## Written task
Repeat every record below exactly, omitting any pictures.

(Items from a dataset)
## Begin

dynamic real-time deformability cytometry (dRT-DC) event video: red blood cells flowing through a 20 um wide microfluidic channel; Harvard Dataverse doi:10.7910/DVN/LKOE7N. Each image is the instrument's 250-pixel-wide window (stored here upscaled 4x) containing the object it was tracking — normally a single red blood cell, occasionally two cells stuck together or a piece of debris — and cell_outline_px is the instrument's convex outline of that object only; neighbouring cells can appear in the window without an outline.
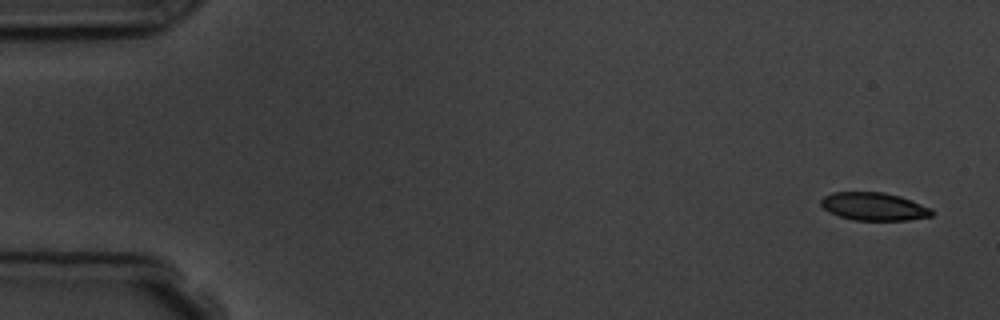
{"species": "common noctule bat (a hibernating species)", "species_latin": "Nyctalus noctula", "temperature_condition": "room temperature", "stored_images_in_passage": 5, "camera_frame_rate_fps": 3000, "um_per_image_px": 0.085, "animal": {"sex": "male", "body_mass_g": 19.5, "forearm_length_mm": 54.6}, "frame": {"image": 1, "passage_image": 1, "time_ms": 0.0, "image_size_px": [1000, 320], "cell_outline_px": [[936, 212], [932, 216], [908, 220], [852, 220], [828, 212], [820, 204], [820, 200], [824, 196], [832, 192], [884, 192], [900, 196], [932, 208]], "centroid_in_image_um": [74.3, 17.55], "position_along_channel_um": 10.7, "area_um2": 18.21}}
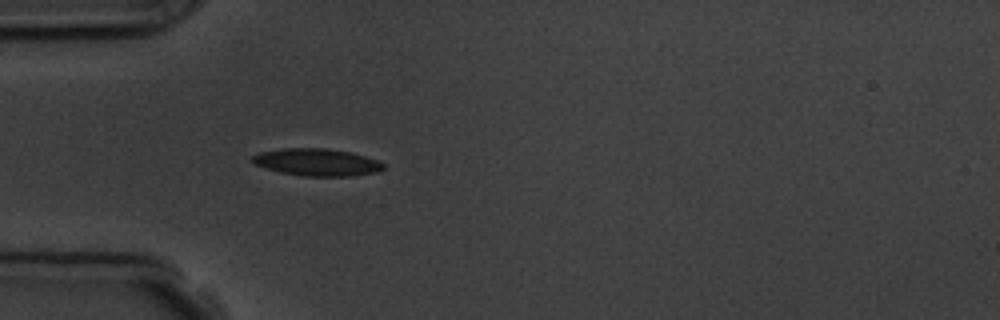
{"frame": {"image": 2, "passage_image": 5, "time_ms": 4.667, "image_size_px": [1000, 320], "cell_outline_px": [[384, 168], [380, 172], [352, 176], [300, 176], [280, 172], [256, 164], [252, 160], [252, 156], [260, 152], [280, 148], [324, 148], [348, 152], [380, 160], [384, 164]], "centroid_in_image_um": [26.98, 13.79], "position_along_channel_um": 58.0, "area_um2": 20.81}}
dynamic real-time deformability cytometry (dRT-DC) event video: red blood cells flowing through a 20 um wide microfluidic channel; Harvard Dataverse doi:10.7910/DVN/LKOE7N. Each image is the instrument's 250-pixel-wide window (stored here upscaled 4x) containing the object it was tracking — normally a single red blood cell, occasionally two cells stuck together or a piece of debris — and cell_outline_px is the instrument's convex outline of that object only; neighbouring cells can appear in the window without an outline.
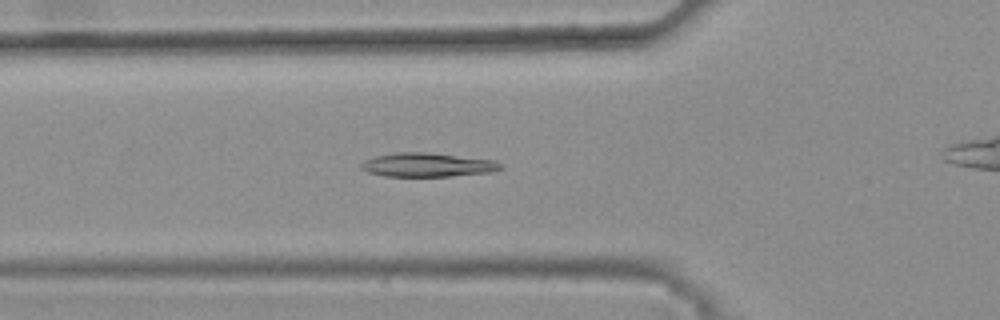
{"species": "common noctule bat (a hibernating species)", "species_latin": "Nyctalus noctula", "temperature_condition": "warm", "stored_images_in_passage": 46, "camera_frame_rate_fps": 3000, "um_per_image_px": 0.085, "animal": {"sex": "female", "body_mass_g": 25.1}, "frame": {"image": 1, "passage_image": 17, "time_ms": 5.333, "image_size_px": [1000, 320], "cell_outline_px": [[504, 168], [492, 172], [452, 176], [384, 176], [368, 172], [360, 168], [360, 164], [364, 160], [376, 156], [396, 152], [424, 152], [496, 160], [504, 164]], "centroid_in_image_um": [36.37, 14.01], "position_along_channel_um": 89.4, "area_um2": 19.54}}
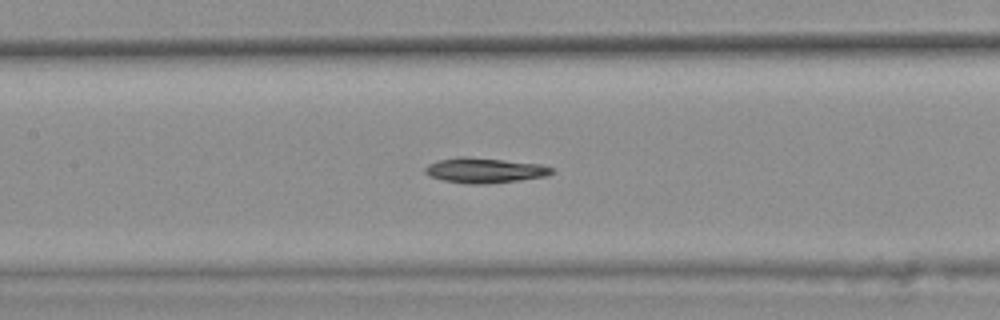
{"frame": {"image": 2, "passage_image": 23, "time_ms": 7.333, "image_size_px": [1000, 320], "cell_outline_px": [[552, 172], [544, 176], [488, 184], [468, 184], [444, 180], [428, 176], [424, 172], [424, 168], [428, 164], [440, 160], [460, 156], [464, 156], [540, 164], [552, 168]], "centroid_in_image_um": [41.11, 14.48], "position_along_channel_um": 166.3, "area_um2": 18.21}}
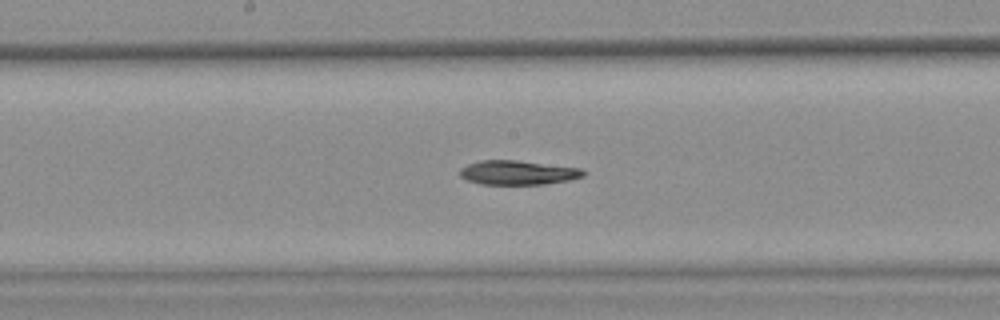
{"frame": {"image": 3, "passage_image": 26, "time_ms": 8.333, "image_size_px": [1000, 320], "cell_outline_px": [[584, 176], [572, 180], [544, 184], [480, 184], [468, 180], [460, 176], [460, 168], [468, 164], [480, 160], [516, 160], [580, 168], [584, 172]], "centroid_in_image_um": [44.01, 14.67], "position_along_channel_um": 204.2, "area_um2": 17.4}}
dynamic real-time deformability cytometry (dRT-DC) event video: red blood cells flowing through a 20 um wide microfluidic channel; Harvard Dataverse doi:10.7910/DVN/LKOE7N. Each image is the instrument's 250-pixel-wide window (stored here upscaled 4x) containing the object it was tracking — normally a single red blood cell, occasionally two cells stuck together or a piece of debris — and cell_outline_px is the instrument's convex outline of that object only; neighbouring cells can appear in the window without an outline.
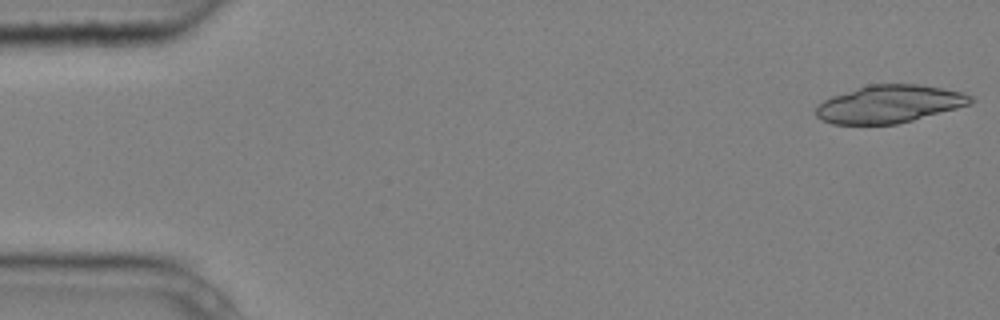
{"species": "common noctule bat (a hibernating species)", "species_latin": "Nyctalus noctula", "temperature_condition": "cold", "stored_images_in_passage": 4, "camera_frame_rate_fps": 3000, "um_per_image_px": 0.085, "animal": {"sex": "male", "body_mass_g": 20.4}, "frame": {"image": 1, "passage_image": 1, "time_ms": 0.0, "image_size_px": [1000, 320], "cell_outline_px": [[976, 100], [972, 104], [912, 120], [896, 124], [832, 124], [816, 116], [816, 108], [824, 100], [832, 96], [868, 84], [916, 84], [940, 88], [960, 92], [972, 96]], "centroid_in_image_um": [75.61, 8.84], "position_along_channel_um": 9.4, "area_um2": 33.7}}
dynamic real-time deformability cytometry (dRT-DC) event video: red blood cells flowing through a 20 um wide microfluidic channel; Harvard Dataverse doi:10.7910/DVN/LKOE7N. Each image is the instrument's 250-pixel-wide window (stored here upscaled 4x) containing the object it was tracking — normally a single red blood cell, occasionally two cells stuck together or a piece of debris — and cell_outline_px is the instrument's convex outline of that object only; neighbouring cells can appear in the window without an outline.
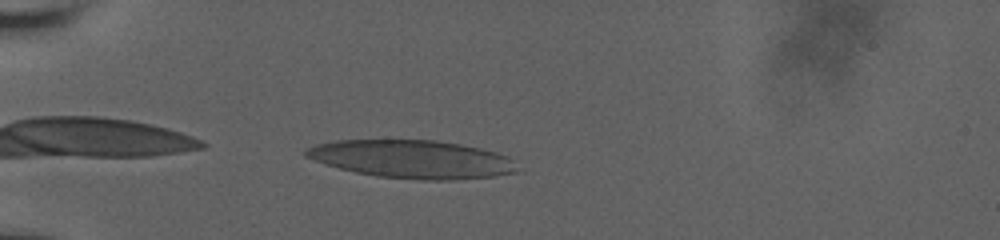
{"species": "human", "species_latin": "Homo sapiens", "temperature_condition": "room temperature", "stored_images_in_passage": 40, "camera_frame_rate_fps": 3000, "um_per_image_px": 0.085, "donor": {"sex": "male"}, "frame": {"image": 1, "passage_image": 1, "time_ms": 0.0, "image_size_px": [1000, 240], "cell_outline_px": [[516, 172], [496, 176], [452, 180], [420, 180], [376, 176], [356, 172], [324, 164], [304, 156], [304, 152], [308, 148], [316, 144], [336, 140], [436, 140], [460, 144], [480, 148], [496, 152], [508, 156], [512, 160]], "centroid_in_image_um": [35.01, 13.53], "position_along_channel_um": 50.0, "area_um2": 46.82}}
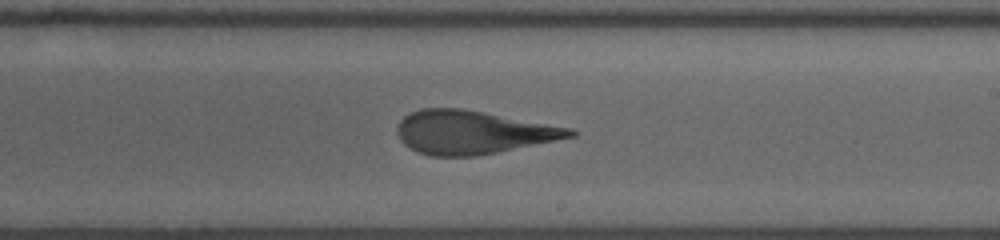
{"frame": {"image": 2, "passage_image": 19, "time_ms": 6.0, "image_size_px": [1000, 240], "cell_outline_px": [[576, 136], [476, 156], [432, 156], [420, 152], [404, 144], [400, 140], [396, 132], [396, 128], [400, 120], [404, 116], [420, 108], [460, 108], [484, 112], [572, 128], [576, 132]], "centroid_in_image_um": [40.15, 11.23], "position_along_channel_um": 248.9, "area_um2": 43.29}}
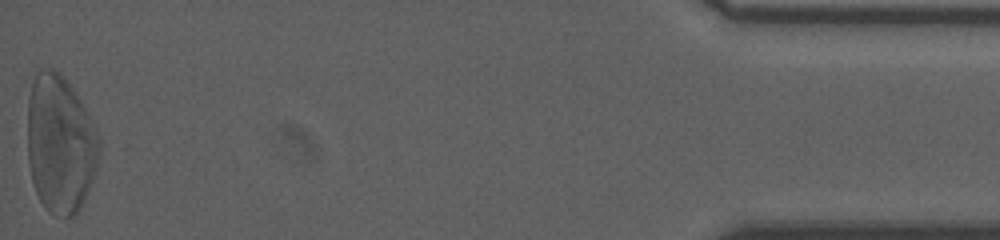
{"frame": {"image": 3, "passage_image": 40, "time_ms": 13.0, "image_size_px": [1000, 240], "cell_outline_px": [[100, 156], [92, 180], [84, 200], [76, 212], [72, 216], [64, 216], [48, 212], [44, 208], [36, 192], [32, 180], [28, 160], [28, 100], [32, 80], [36, 72], [40, 68], [52, 68], [60, 72], [76, 92], [92, 120], [100, 136]], "centroid_in_image_um": [5.12, 12.19], "position_along_channel_um": 430.1, "area_um2": 58.03}, "authors_computed_cell_mechanics": {"area_um2": 45.8932, "velocity_mm_per_s": 3.8063, "shape_relaxation_time_tau1_ms": 6.5959, "shape_relaxation_time_tau2_ms": 1.4676, "deformation_change_tau1": 0.2383, "deformation_change_tau2": 0.1153}}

## End

## Answer for this exercise
dynamic real-time deformability cytometry (dRT-DC) event video: red blood cells flowing through a 20 um wide microfluidic channel; Harvard Dataverse doi:10.7910/DVN/LKOE7N. Each image is the instrument's 250-pixel-wide window (stored here upscaled 4x) containing the object it was tracking — normally a single red blood cell, occasionally two cells stuck together or a piece of debris — and cell_outline_px is the instrument's convex outline of that object only; neighbouring cells can appear in the window without an outline.
{"species": "common noctule bat (a hibernating species)", "species_latin": "Nyctalus noctula", "temperature_condition": "room temperature", "stored_images_in_passage": 5, "camera_frame_rate_fps": 3000, "um_per_image_px": 0.085, "animal": {"sex": "male", "body_mass_g": 19.5, "forearm_length_mm": 54.6}, "frame": {"image": 1, "passage_image": 1, "time_ms": 0.0, "image_size_px": [1000, 320], "cell_outline_px": [[936, 212], [932, 216], [908, 220], [852, 220], [828, 212], [820, 204], [820, 200], [824, 196], [832, 192], [884, 192], [900, 196], [932, 208]], "centroid_in_image_um": [74.3, 17.55], "position_along_channel_um": 10.7, "area_um2": 18.21}}
{"frame": {"image": 2, "passage_image": 5, "time_ms": 4.667, "image_size_px": [1000, 320], "cell_outline_px": [[384, 168], [380, 172], [352, 176], [300, 176], [280, 172], [256, 164], [252, 160], [252, 156], [260, 152], [280, 148], [324, 148], [348, 152], [380, 160], [384, 164]], "centroid_in_image_um": [26.98, 13.79], "position_along_channel_um": 58.0, "area_um2": 20.81}}
dynamic real-time deformability cytometry (dRT-DC) event video: red blood cells flowing through a 20 um wide microfluidic channel; Harvard Dataverse doi:10.7910/DVN/LKOE7N. Each image is the instrument's 250-pixel-wide window (stored here upscaled 4x) containing the object it was tracking — normally a single red blood cell, occasionally two cells stuck together or a piece of debris — and cell_outline_px is the instrument's convex outline of that object only; neighbouring cells can appear in the window without an outline.
{"species": "common noctule bat (a hibernating species)", "species_latin": "Nyctalus noctula", "temperature_condition": "warm", "stored_images_in_passage": 46, "camera_frame_rate_fps": 3000, "um_per_image_px": 0.085, "animal": {"sex": "female", "body_mass_g": 25.1}, "frame": {"image": 1, "passage_image": 17, "time_ms": 5.333, "image_size_px": [1000, 320], "cell_outline_px": [[504, 168], [492, 172], [452, 176], [384, 176], [368, 172], [360, 168], [360, 164], [364, 160], [376, 156], [396, 152], [424, 152], [496, 160], [504, 164]], "centroid_in_image_um": [36.37, 14.01], "position_along_channel_um": 89.4, "area_um2": 19.54}}
{"frame": {"image": 2, "passage_image": 23, "time_ms": 7.333, "image_size_px": [1000, 320], "cell_outline_px": [[552, 172], [544, 176], [488, 184], [468, 184], [444, 180], [428, 176], [424, 172], [424, 168], [428, 164], [440, 160], [460, 156], [464, 156], [540, 164], [552, 168]], "centroid_in_image_um": [41.11, 14.48], "position_along_channel_um": 166.3, "area_um2": 18.21}}
{"frame": {"image": 3, "passage_image": 26, "time_ms": 8.333, "image_size_px": [1000, 320], "cell_outline_px": [[584, 176], [572, 180], [544, 184], [480, 184], [468, 180], [460, 176], [460, 168], [468, 164], [480, 160], [516, 160], [580, 168], [584, 172]], "centroid_in_image_um": [44.01, 14.67], "position_along_channel_um": 204.2, "area_um2": 17.4}}
dynamic real-time deformability cytometry (dRT-DC) event video: red blood cells flowing through a 20 um wide microfluidic channel; Harvard Dataverse doi:10.7910/DVN/LKOE7N. Each image is the instrument's 250-pixel-wide window (stored here upscaled 4x) containing the object it was tracking — normally a single red blood cell, occasionally two cells stuck together or a piece of debris — and cell_outline_px is the instrument's convex outline of that object only; neighbouring cells can appear in the window without an outline.
{"species": "common noctule bat (a hibernating species)", "species_latin": "Nyctalus noctula", "temperature_condition": "cold", "stored_images_in_passage": 4, "camera_frame_rate_fps": 3000, "um_per_image_px": 0.085, "animal": {"sex": "male", "body_mass_g": 20.4}, "frame": {"image": 1, "passage_image": 1, "time_ms": 0.0, "image_size_px": [1000, 320], "cell_outline_px": [[976, 100], [972, 104], [912, 120], [896, 124], [832, 124], [816, 116], [816, 108], [824, 100], [832, 96], [868, 84], [916, 84], [940, 88], [960, 92], [972, 96]], "centroid_in_image_um": [75.61, 8.84], "position_along_channel_um": 9.4, "area_um2": 33.7}}
dynamic real-time deformability cytometry (dRT-DC) event video: red blood cells flowing through a 20 um wide microfluidic channel; Harvard Dataverse doi:10.7910/DVN/LKOE7N. Each image is the instrument's 250-pixel-wide window (stored here upscaled 4x) containing the object it was tracking — normally a single red blood cell, occasionally two cells stuck together or a piece of debris — and cell_outline_px is the instrument's convex outline of that object only; neighbouring cells can appear in the window without an outline.
{"species": "human", "species_latin": "Homo sapiens", "temperature_condition": "room temperature", "stored_images_in_passage": 40, "camera_frame_rate_fps": 3000, "um_per_image_px": 0.085, "donor": {"sex": "male"}, "frame": {"image": 1, "passage_image": 1, "time_ms": 0.0, "image_size_px": [1000, 240], "cell_outline_px": [[516, 172], [496, 176], [452, 180], [420, 180], [376, 176], [356, 172], [324, 164], [304, 156], [304, 152], [308, 148], [316, 144], [336, 140], [436, 140], [460, 144], [480, 148], [496, 152], [508, 156], [512, 160]], "centroid_in_image_um": [35.01, 13.53], "position_along_channel_um": 50.0, "area_um2": 46.82}}
{"frame": {"image": 2, "passage_image": 19, "time_ms": 6.0, "image_size_px": [1000, 240], "cell_outline_px": [[576, 136], [476, 156], [432, 156], [420, 152], [404, 144], [400, 140], [396, 132], [396, 128], [400, 120], [404, 116], [420, 108], [460, 108], [484, 112], [572, 128], [576, 132]], "centroid_in_image_um": [40.15, 11.23], "position_along_channel_um": 248.9, "area_um2": 43.29}}
{"frame": {"image": 3, "passage_image": 40, "time_ms": 13.0, "image_size_px": [1000, 240], "cell_outline_px": [[100, 156], [92, 180], [84, 200], [76, 212], [72, 216], [64, 216], [48, 212], [44, 208], [36, 192], [32, 180], [28, 160], [28, 100], [32, 80], [36, 72], [40, 68], [52, 68], [60, 72], [76, 92], [92, 120], [100, 136]], "centroid_in_image_um": [5.12, 12.19], "position_along_channel_um": 430.1, "area_um2": 58.03}, "authors_computed_cell_mechanics": {"area_um2": 45.8932, "velocity_mm_per_s": 3.8063, "shape_relaxation_time_tau1_ms": 6.5959, "shape_relaxation_time_tau2_ms": 1.4676, "deformation_change_tau1": 0.2383, "deformation_change_tau2": 0.1153}}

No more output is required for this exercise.